Florida lawmakers are making a renewed effort to integrate bitcoin into the state’s financial framework, with new legislation filed for the 2026 session proposing the establishment of a state-run Strategic Cryptocurrency Reserve Fund. This follows a previous initiative that stalled last year, reflecting a shift towards treating bitcoin more as a reserve asset than a speculative investment.
House Bill 1039, introduced by Republican Rep. John Snyder, aims to allow Florida’s chief financial officer to invest state funds in digital assets, subject to a set of regulations. These include independent audits, strict reporting requirements, and the establishment of an advisory committee to oversee investment strategies and manage risks associated with such investments.
Unlike earlier proposals which suggested allocating as much as 10% of certain state-managed funds to bitcoin, this new measure gives the CFO discretion over investment timing and amounts, without a mandated minimum allocation. The strategic placement of the reserve outside of Florida’s main treasury sets it apart from traditional state funds, specifically excluding pension and retirement accounts from this initiative.
Supporters of the bill, including Florida’s Chief Financial Officer Jimmy Patronis, frame the proposal as a protective measure against inflation and currency depreciation, suggesting that bitcoin acts as “digital gold.” They argue that limited exposure to such digital assets could diversify state-managed funds over extended periods.
The revival of this initiative aligns with a broader trend observed in several states that have reconsidered their approaches to cryptocurrency. For example, New Hampshire has introduced regulations allowing public funds to allocate a small percentage to crypto, while Texas authorized a modest cryptocurrency exchange-traded fund purchase as part of its reserve strategy. Meanwhile, Wyoming has established legal frameworks for digital assets without committing public funds.
The current legislative efforts in Florida are closely linked with companion bills filed in the Senate by Republican Sen. Joe Gruters, a long-time proponent of bitcoin who has ties to former President Donald Trump. Together, these legislative measures outline the procedures for acquiring, holding, and managing digital assets within the proposed reserve structure.
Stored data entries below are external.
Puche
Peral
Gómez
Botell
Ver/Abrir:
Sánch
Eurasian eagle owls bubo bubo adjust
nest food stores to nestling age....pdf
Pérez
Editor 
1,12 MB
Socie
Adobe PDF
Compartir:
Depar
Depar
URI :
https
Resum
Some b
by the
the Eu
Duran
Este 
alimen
While the legislation does not explicitly name bitcoin, it effectively limits eligible digital assets to those with an average market capitalization of at least $500 billion over the previous two years—criteria that only bitcoin currently meets, given its market cap exceeds $1 trillion. Other cryptocurrencies, like Ethereum and various altcoins, do not meet this benchmark.
The proposed legislation is set within a broader context of Florida’s stance on digital currency. Recently, Governor Ron DeSantis enacted measures opposing federal recognition of central bank digital currencies, positioning the state as a skeptic of government-issued digital money while welcoming decentralized forms like bitcoin.
If successfully passed, Florida could emerge as one of the largest states in the U.S. to formally experiment with cryptocurrency as a reserve-class asset. Proponents believe that a well-regulated reserve could provide exposure to digital currencies while protecting essential public funds, although critics warn about the inherent risks related to bitcoin’s price volatility.
The legislative process for HB 1039 and its Senate counterparts includes necessary committee hearings and floor votes during the upcoming 2026 session. The bills include a conditional effective date of July 1, 2026, meaning the framework would only be implemented if the full legislative package secures approval and is signed into law.